* **GIVEN EXERCISE**
Transcribe the passage on identity, liberation, and revolution below, word for word, covering the stretch from "A Call for a New" through "identities in place.".

* **SOURCE TEXT**
Sky Palace
“To Be Liberated From Them (Or Through Them)”
A Call for a New Approach
This is a call for a collective conversation about new approaches to theorizing and practically organizing around the complex relationship between identity, liberation, and revolution. Finding the existing framework of intersectionality inadequate, we wish to move beyond stale debates over the priority of either class or identity-based oppression whose form either subsumes political economy into an undifferentiated mass of oppressions or pushes analyses into “pro” or “anti” identity positions. We list some shared starting points that could inform a new mode of inquiry, and pose questions that might lead us to more fruitful ways of thinking about how ascribed identities might be organized autonomously in order to attack the racial, gender, and sexual hierarchies which hold these identities in place.
I. Framing What’s At Stake
We are looking for a position that is not available in the current theoretical and political landscape. We are trapped in a field of competing political tendencies within which the only intelligible locations are wholly inadequate to our needs. Our choices are limited to a reformist politics of diversity (inclusion of all identities makes the revolution!); a politics of false and violently imposed unity (unite for the class fight!); an ahistorical and idealist insurrectionism (make total destroy!); a class-reductionist communization (the value form is the key!); and so on.

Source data
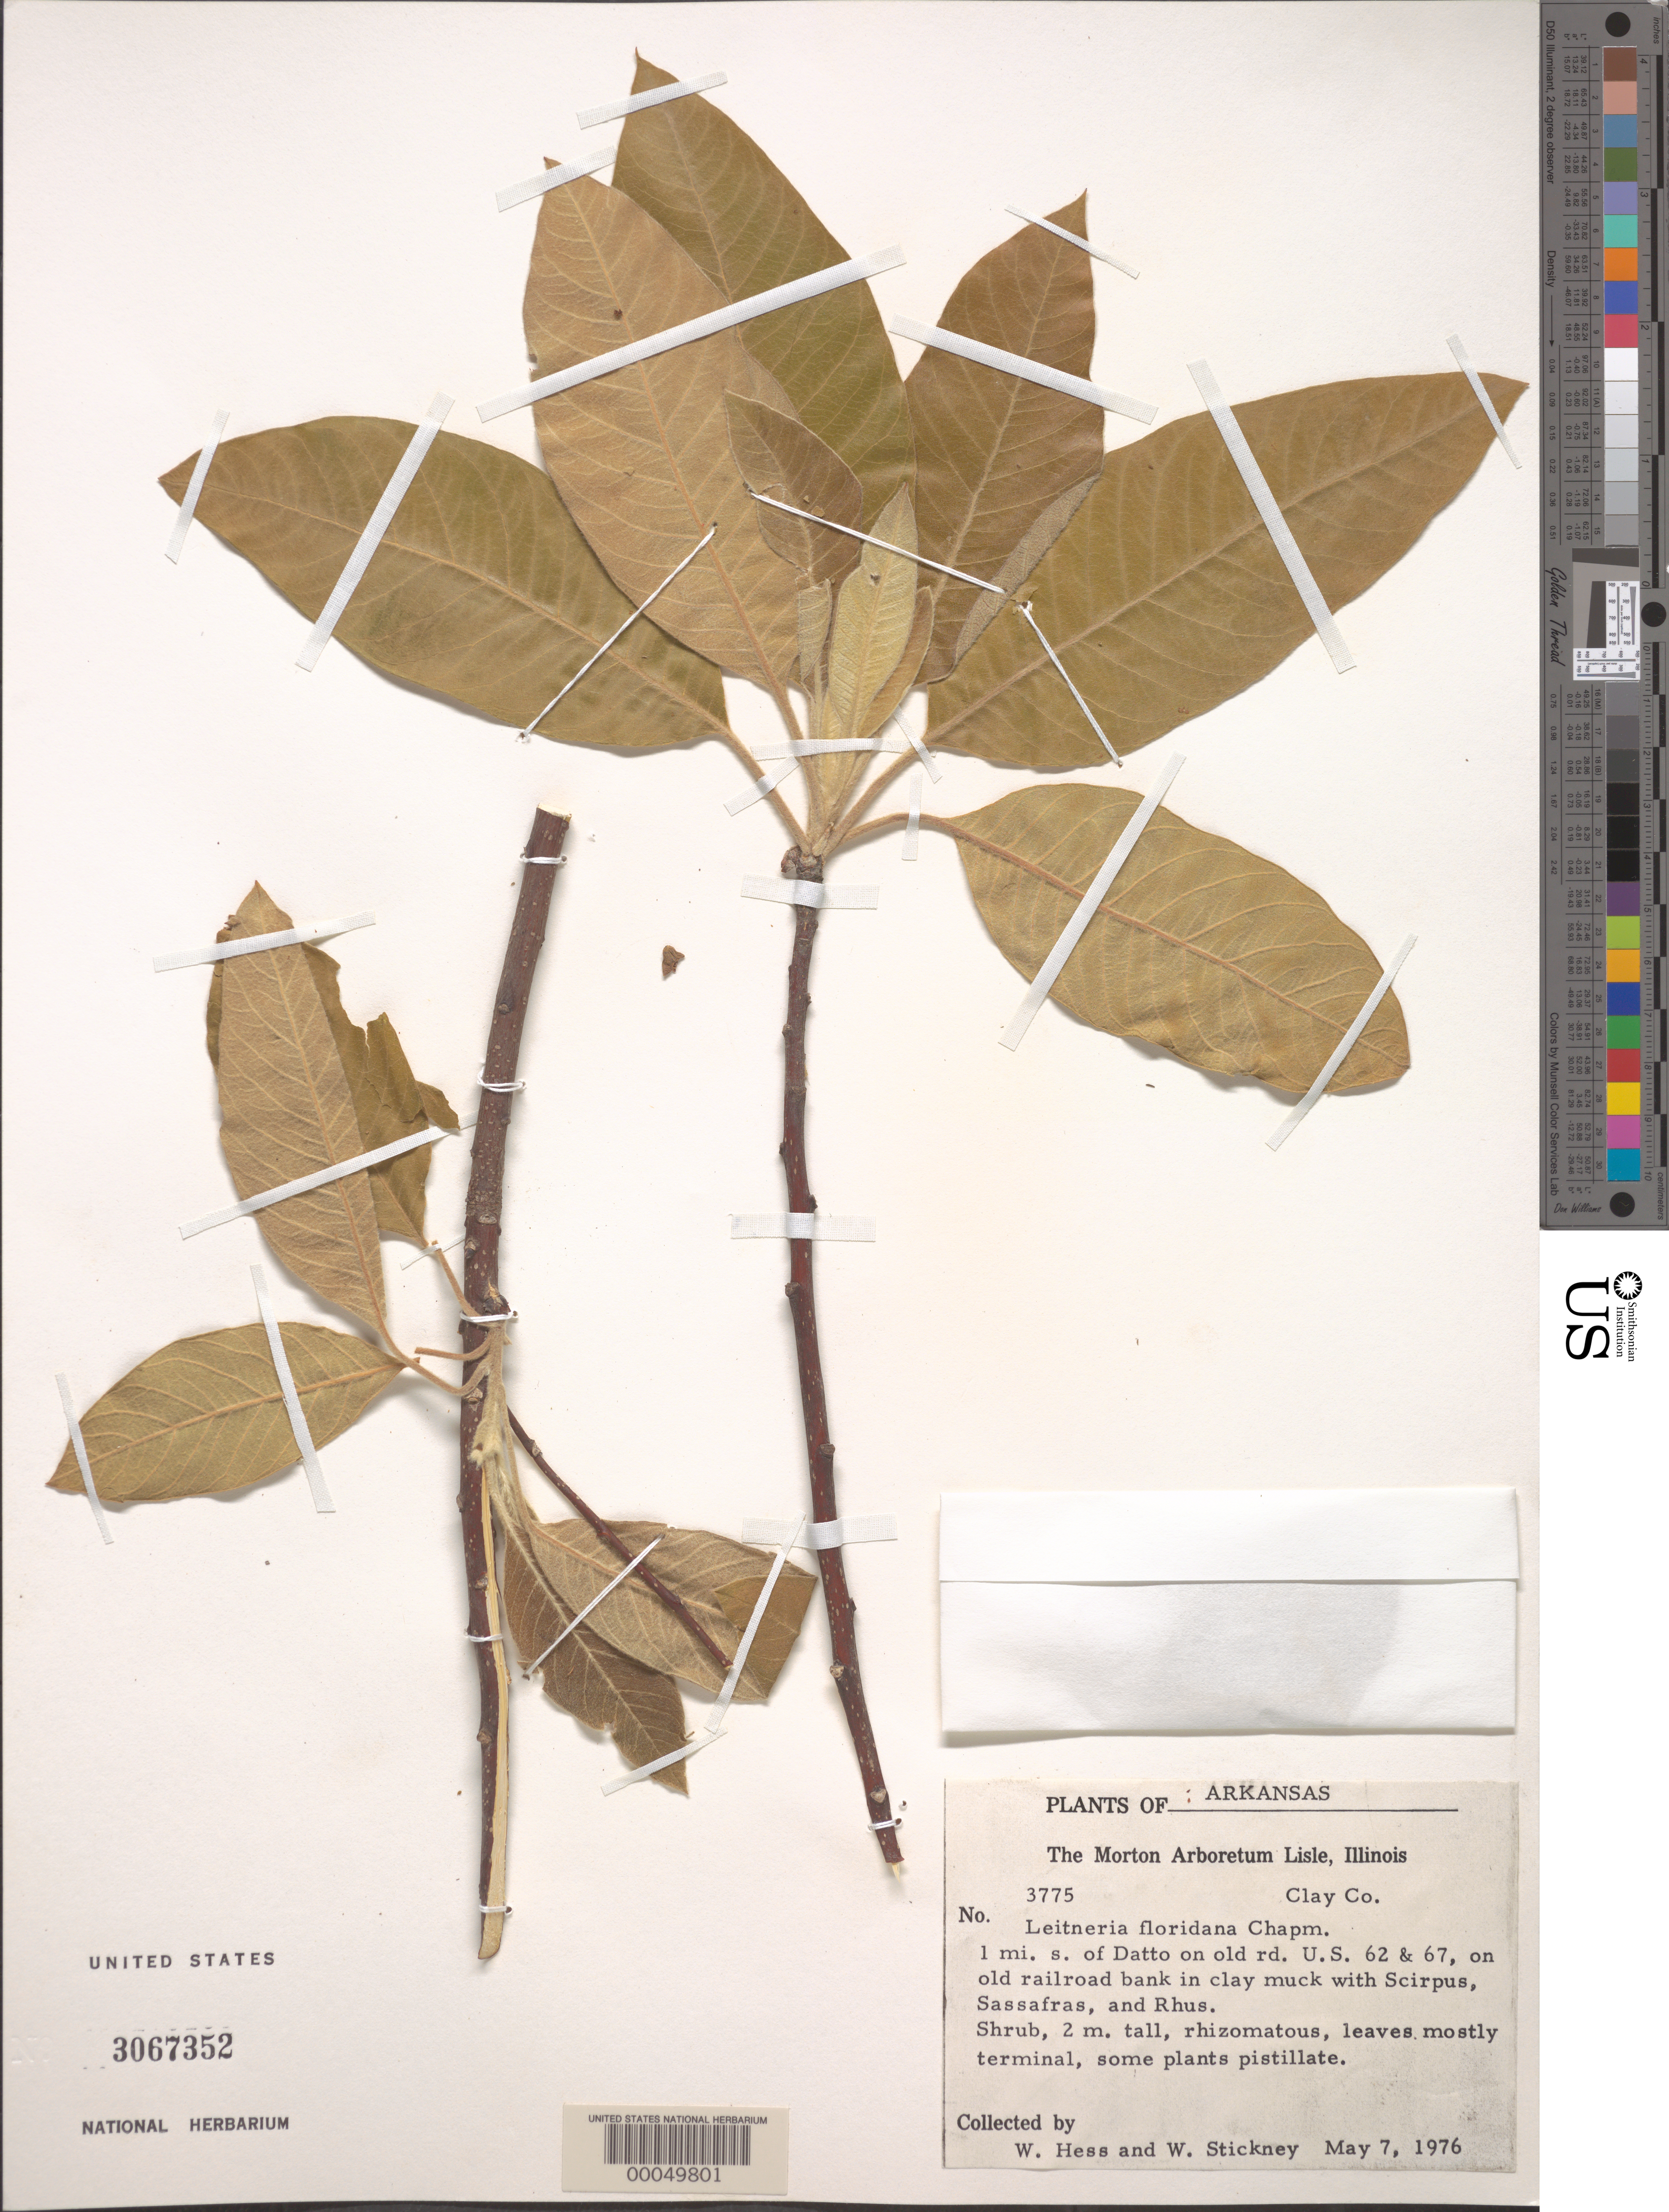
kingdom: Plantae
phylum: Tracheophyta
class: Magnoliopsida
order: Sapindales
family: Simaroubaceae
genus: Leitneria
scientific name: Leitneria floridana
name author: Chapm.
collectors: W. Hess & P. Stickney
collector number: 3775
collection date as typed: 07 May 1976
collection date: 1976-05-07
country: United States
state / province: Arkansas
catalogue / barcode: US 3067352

* **TASK SOLUTION**
A Call for a New Approach
This is a call for a collective conversation about new approaches to theorizing and practically organizing around the complex relationship between identity, liberation, and revolution. Finding the existing framework of intersectionality inadequate, we wish to move beyond stale debates over the priority of either class or identity-based oppression whose form either subsumes political economy into an undifferentiated mass of oppressions or pushes analyses into “pro” or “anti” identity positions. We list some shared starting points that could inform a new mode of inquiry, and pose questions that might lead us to more fruitful ways of thinking about how ascribed identities might be organized autonomously in order to attack the racial, gender, and sexual hierarchies which hold these identities in place.